Investir em franquias de sorvete é um bom negócio?

Franquias de sorvete é um bom negócio

Foto: Lew Robertson/Corbis

Deixar de ser empregado para virar patrão tem sido o sonho de muitos brasileiros. E os números comprovam: de acordo com a pesquisa Global Entrepreneurship Monitor 2011 (GEM), realizada anualmente, num ranking de 54 países o Brasil fica em terceiro lugar com 27 milhões de pessoas em processo ou já envolvidas na criação de um negócio próprio.

E você quer ajudar a aumentar ainda mais este quadro, que tal investir em franquias de sorvete? Esse seguimento está aumentando a cada dia no Brasil, ainda mais com a moda de sorvete de iogurte. Conforme divulgado pela ABF (Associação Brasileira de Franchising), as franquias de doces e sorvetes faturaram cerca de R$ 510 milhões em 2011, o que representa 7% do total arrecadado pelo seguimento de alimentação no país.

Para Claudia Bittencourt, diretora do grupo Bittencourt, e Administradora de Empresas com especialização em Estratégia Competitiva pela FGV-SP e Marketing pela ESPM-SP, o brasileiro não está mais pensando que o sorvete é somente para o verão e está procurando o sorvete em todas as estações do ano.

Apostar neste tipo de franquia é um bom negócio, desde que o interessado faça uma avaliação da marca que irá representar e um bom plano de negócio. "Para ter um bom investimento e permanecer no mercado, é preciso ser diferente, pois existem milhares de franquias no mercado", lembra a especialista.

Claudia afirma que quem permanece firme no mercado são as empresas estruturais que se preocupam com o produto e com o cliente, que estuda a sua franquia, que tem um designer no ambiente e um bom atendimento ao cliente. "O importante é trazer o diferencial."

Para Márcio Lavelberg, sócio da Blue Numbers Consultoria Empresarial, especializada em Gestão de Pequenas e Médias Empresas, o mercado de franquias de sorvete e iogurte ainda tem espaço para o crescimento. "Há possibilidades sim. A única questão é a quantidade de marcas que já existem. Algumas estrangeiras, outras nacionais, algumas com valores mais populares, outras mais sofisticadas e com valores mais altos.

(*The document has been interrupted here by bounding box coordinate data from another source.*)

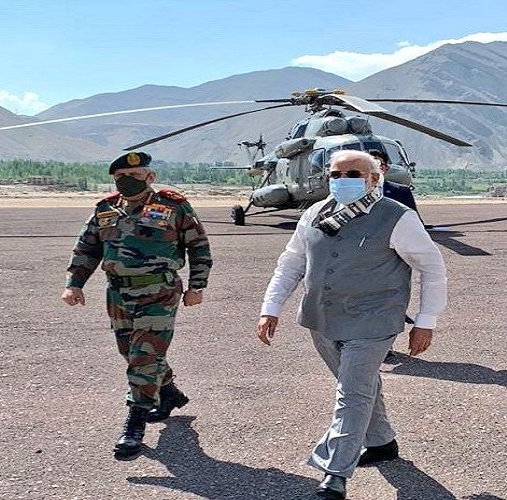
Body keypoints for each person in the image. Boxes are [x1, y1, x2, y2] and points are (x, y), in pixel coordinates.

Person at [257, 150, 447, 499]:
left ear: (374, 178)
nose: (343, 180)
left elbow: (432, 268)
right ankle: (383, 441)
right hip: (321, 319)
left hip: (373, 320)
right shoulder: (314, 214)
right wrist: (271, 307)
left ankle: (335, 475)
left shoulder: (396, 216)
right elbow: (291, 263)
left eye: (354, 173)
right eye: (336, 174)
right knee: (358, 384)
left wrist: (426, 321)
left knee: (352, 394)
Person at [61, 151, 212, 461]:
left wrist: (197, 286)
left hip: (159, 291)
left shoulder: (173, 205)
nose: (128, 181)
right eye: (121, 178)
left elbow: (198, 246)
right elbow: (88, 247)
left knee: (144, 356)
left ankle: (135, 424)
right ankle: (168, 392)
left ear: (150, 177)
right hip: (118, 294)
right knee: (132, 352)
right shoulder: (105, 209)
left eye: (135, 176)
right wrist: (74, 283)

Agora se você está pensando em abrir uma franquia, fique atenta. "O primeiro passo é estudar muito bem o mercado. O bairro, o perfil dos moradores, a concorrência, localização e o padrão sócioeconômico da região", explica Márcio. "A seleção deve ser mais rigorosa, não pode se limitar à questão financeira. Muitos franqueadores fecham negócios pelo simples fato do interessado ter o capital para iniciar a operação. E não é bem assim."


O retorno depende muito de casa pessoa. Márcio conta que é comum observar lucro em dois ou três anos. Mas tudo depende do valor investido e do resultado alcançado ao longo dos meses. "Cada caso é único. Uma mesma marca pode ter lojas completamente iguais, mas com vendas diferentes. Isso vai implicar em resultados diferentes e tempos de retorno também diferentes."

Mas não pense que tudo são flores. "Existem várias ações que podem trazer resultados negativos. Um dos principais é o amadorismo do investidor em administrar um negócio. Outro é a falta de perfil do investidor em seguir regras impostas pelo franqueador", finaliza Lavelberg.